[TRECHO DO DOCUMENTO]
┏━━

Alcolumbre sobre Margem Equatorial: "Passo histórico para desenvolvimento"
Presidente do Senado defendeu exploração de riquezas naturais de "forma responsável"; Petrobras obteve autorização para pesquisas
O presidente do Senado e do Congresso, Davi Alcolumbre (União-AP), afirmou nesta segunda-feira (20) que a autorização do Ibama para pesquisas na Margem Equatorial "marca um passo histórico" para o desenvolvimento do Brasil.
"O Brasil tem condições de explorar suas riquezas naturais de forma responsável, com segurança e transparência. A autorização do Ibama reafirma que é possível conciliar crescimento econômico e preservação ambiental, garantindo que os benefícios dessa atividade cheguem às populações locais e fortaleçam a soberania energética nacional", disse em nota.
A Petrobras anunciou nesta segunda ter recebido licença de operação do Ibama para a perfuração de um poço exploratório no bloco FZA-M-059, na Margem Equatorial. A intenção da petroleira é buscar informações geológicas e avaliar se há petróleo e gás na área em escala econômica.
Defensor da exploração da costa amapaense e da Foz do Amazonas, Alcolumbre também fez agradecimentos ao presidente Luiz Inácio Lula da Silva (PT), à Petrobras, ao Ibama, às lideranças políticas do Amapá, entre elas o governador Clécio Luis.
No Executivo, a exploração na região também é defendida pelo ministro de Minas e Energia, Alexandre Silveira, mas já enfrentou resistência do Ministério do Meio Ambiente.
"Recebo com grande entusiasmo a autorização do Ibama para a pesquisa exploratória Margem Equatorial. Essa decisão marca um passo histórico para o desenvolvimento do Brasil, em especial para o meu estado, o Amapá, e para toda a região Norte", disse Alcolumbre.
Para as pesquisas, a Petrobras deve realizar a perfuração por sonda em águas profundas, a 500 km da foz do rio Amazonas e a 175 km da costa. A fase de pesquisa exploratória, segundo a estatal, deve durar cerca de cinco meses.
A exploração na área é alvo de críticas de organizações ambientais, que também avaliam uma "timing" ruim do anúncio. O aval do Ibama foi concedido a menos de um mês do início da COP30 (Conferência das Nações Unidas sobre Mudanças Climáticas), que será realizada em Belém (PA), a partir de 10 de novembro.

┗━━

[DADOS EM ESTUDO]
┏━━

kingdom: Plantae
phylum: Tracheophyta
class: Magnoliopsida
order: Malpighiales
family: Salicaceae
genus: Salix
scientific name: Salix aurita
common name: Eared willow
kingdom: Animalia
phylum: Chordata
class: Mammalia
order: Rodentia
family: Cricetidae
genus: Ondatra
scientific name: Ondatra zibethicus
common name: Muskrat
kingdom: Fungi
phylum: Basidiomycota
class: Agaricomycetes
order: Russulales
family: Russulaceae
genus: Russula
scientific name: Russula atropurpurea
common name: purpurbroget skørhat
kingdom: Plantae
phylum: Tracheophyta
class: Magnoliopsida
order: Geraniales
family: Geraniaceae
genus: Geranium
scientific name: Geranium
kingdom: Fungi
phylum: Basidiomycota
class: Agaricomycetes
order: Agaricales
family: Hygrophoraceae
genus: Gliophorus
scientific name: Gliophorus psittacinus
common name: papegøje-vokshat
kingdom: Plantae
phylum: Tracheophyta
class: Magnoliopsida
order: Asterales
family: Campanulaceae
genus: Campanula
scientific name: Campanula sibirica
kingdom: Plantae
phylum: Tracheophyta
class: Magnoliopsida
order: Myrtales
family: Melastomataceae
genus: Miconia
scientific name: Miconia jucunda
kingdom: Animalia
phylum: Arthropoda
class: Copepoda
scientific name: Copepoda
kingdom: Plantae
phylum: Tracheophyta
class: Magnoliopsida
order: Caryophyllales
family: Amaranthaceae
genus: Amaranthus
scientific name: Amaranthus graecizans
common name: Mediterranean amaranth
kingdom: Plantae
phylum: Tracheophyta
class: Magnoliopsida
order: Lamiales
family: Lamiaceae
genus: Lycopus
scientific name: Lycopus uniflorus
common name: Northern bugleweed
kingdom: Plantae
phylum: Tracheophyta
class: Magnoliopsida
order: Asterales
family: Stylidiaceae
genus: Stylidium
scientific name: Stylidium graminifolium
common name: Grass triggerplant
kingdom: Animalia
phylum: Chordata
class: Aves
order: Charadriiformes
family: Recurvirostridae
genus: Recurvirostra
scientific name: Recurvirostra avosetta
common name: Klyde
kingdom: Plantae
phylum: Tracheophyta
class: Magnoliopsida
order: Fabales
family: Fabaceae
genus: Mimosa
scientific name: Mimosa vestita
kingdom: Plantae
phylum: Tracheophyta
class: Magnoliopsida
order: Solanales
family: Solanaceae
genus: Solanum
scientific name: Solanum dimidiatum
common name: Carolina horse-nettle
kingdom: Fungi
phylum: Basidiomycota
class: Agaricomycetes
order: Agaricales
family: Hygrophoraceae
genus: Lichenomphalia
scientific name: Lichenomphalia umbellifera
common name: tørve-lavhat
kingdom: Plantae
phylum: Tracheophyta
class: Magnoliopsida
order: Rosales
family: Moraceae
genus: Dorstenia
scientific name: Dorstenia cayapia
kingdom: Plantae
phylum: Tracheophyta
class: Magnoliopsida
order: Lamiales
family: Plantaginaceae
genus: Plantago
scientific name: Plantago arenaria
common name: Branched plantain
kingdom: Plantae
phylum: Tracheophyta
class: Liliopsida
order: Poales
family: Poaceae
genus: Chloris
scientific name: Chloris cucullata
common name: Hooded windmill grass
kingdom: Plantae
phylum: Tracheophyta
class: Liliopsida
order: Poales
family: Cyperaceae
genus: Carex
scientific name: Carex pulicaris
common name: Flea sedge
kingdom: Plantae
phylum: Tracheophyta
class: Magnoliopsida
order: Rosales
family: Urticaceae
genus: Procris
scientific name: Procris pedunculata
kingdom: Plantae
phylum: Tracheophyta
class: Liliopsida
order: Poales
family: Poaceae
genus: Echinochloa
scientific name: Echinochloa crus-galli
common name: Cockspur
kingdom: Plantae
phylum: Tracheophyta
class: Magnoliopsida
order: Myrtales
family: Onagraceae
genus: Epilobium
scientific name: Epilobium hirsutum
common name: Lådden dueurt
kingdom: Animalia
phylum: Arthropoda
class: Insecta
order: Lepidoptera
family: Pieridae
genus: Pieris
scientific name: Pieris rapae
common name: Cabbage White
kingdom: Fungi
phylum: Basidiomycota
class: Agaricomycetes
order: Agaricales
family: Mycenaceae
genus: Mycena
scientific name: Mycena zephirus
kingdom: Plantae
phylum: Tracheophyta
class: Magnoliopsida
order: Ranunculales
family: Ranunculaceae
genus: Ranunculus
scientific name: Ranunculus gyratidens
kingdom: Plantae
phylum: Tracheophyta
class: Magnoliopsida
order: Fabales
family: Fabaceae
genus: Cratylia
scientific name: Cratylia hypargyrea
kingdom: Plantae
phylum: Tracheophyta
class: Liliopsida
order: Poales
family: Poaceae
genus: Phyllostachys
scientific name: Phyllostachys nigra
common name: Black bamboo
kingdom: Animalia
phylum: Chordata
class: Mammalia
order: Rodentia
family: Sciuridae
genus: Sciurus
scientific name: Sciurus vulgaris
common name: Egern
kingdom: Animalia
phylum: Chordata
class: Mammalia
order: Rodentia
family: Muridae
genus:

┗━━

Edite a notícia sobre a Margem Equatorial no trecho que vai de "Para as pesquisas, a" até "10 de novembro.", substituindo "cinco meses" por "seis meses".

[RESPOSTA]
Para as pesquisas, a Petrobras deve realizar a perfuração por sonda em águas profundas, a 500 km da foz do rio Amazonas e a 175 km da costa. A fase de pesquisa exploratória, segundo a estatal, deve durar cerca de seis meses.
A exploração na área é alvo de críticas de organizações ambientais, que também avaliam uma "timing" ruim do anúncio. O aval do Ibama foi concedido a menos de um mês do início da COP30 (Conferência das Nações Unidas sobre Mudanças Climáticas), que será realizada em Belém (PA), a partir de 10 de novembro.